EXTRACTED TEXT >>
==========
2007-12-15 Thread Holger Hoffstaette
On Thu, 06 Dec 2007 19:44:26 +0100, Francois Romieu wrote:

 Holger Hoffstaette [EMAIL PROTECTED] : [...]
 Maybe turning off sendfile or NAPI just lead to random success - so far
 it really looks like tso on the r8169 is the common cause.
 
 TSO on the r8169 is the magic switch but the regression makes imvho more
 sense from a VM pov:
 
 - the corrupted file has the same size as the expected file
 - the corrupted file exhibits holes which come as a multiple of 4096 bytes
   (8*4k, 2 places, there may be more)
 - the r8169 driver does not know what a page is
 - the 8169 hardware has a small 8192 bytes Tx buffer
 
 It would be nice if someone could do a sendfile + vsftp test with TSO on a
 different hardware. While I could not reproduce the corruption when simply
 downloading a file that I had copied on the server with scp, it triggered
 almost immediately after I copied it locally and tried to download the
 copy.
==========
EXERCISES TO COMPLETE >>
a: Retype the stretch of the r8169 mailing-list post from "2007-12-15 Thread Holger" through "may be more)".
b: Pick up the mailing-list post about the r8169 file corruption after its final sentence and keep writing it.

RECORDED DATA >>
==========
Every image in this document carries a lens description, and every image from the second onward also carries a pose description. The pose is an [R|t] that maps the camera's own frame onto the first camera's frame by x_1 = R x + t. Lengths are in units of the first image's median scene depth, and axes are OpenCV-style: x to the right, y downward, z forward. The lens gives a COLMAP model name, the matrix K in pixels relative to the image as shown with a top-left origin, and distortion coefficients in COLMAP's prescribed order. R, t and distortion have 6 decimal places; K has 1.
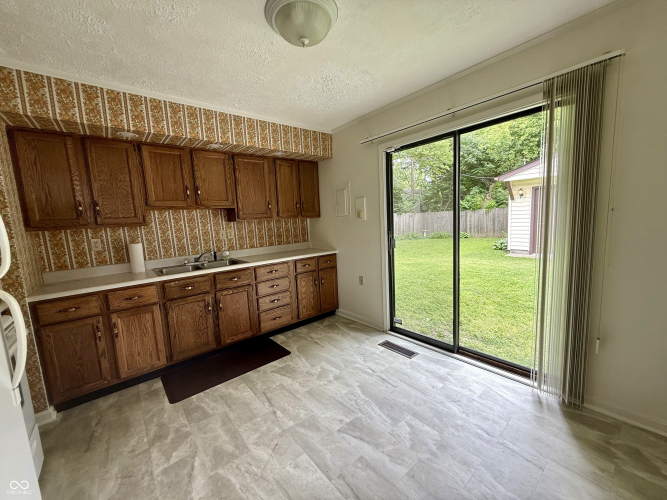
lens RADIAL K [[266.2, 0, 330.9], [0, 266.2, 250.7], [0, 0, 1]] dist [0.002084, -0.000770]
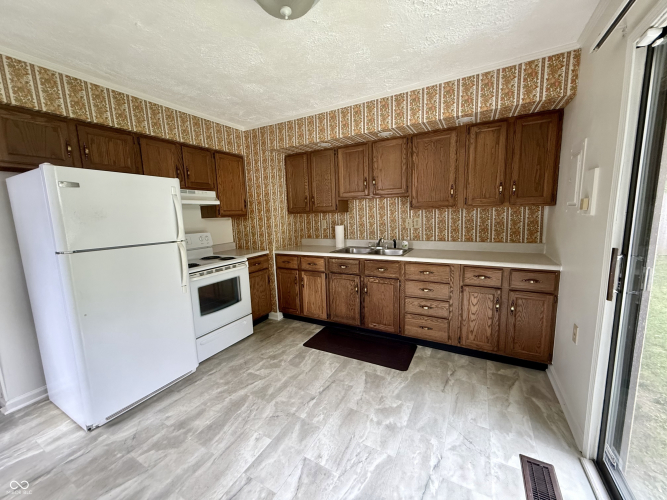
lens RADIAL K [[266.2, 0, 330.7], [0, 266.2, 250.7], [0, 0, 1]] dist [0.002084, -0.000770]
pose [[0.363165, 0.174754, -0.915190, 0.485998], [-0.097174, 0.984000, 0.149333, -0.096403], [0.926644, 0.034700, 0.374336, 0.466105]]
==========
ANSWERS TO THIS EXERCISE >>
a:
2007-12-15 Thread Holger Hoffstaette
On Thu, 06 Dec 2007 19:44:26 +0100, Francois Romieu wrote:

 Holger Hoffstaette [EMAIL PROTECTED] : [...]
 Maybe turning off sendfile or NAPI just lead to random success - so far
 it really looks like tso on the r8169 is the common cause.
 
 TSO on the r8169 is the magic switch but the regression makes imvho more
 sense from a VM pov:
 
 - the corrupted file has the same size as the expected file
 - the corrupted file exhibits holes which come as a multiple of 4096 bytes
   (8*4k, 2 places, there may be more)

b:
I tested 2.6.24-rc5 on my T60 (Intel e1000 built with NAPI) and installed
vsftp/apache with sendfile and enabled all offload options incl. TSO.
Repeated downloads of 500 MB with ftp or wget over the NIC onto ram- or
physical disk gives no corruption whatsoever. Speed of download to ramdisk
is a nice continuous 125 MB/sec.
Looks like the r8169 or the driver after all..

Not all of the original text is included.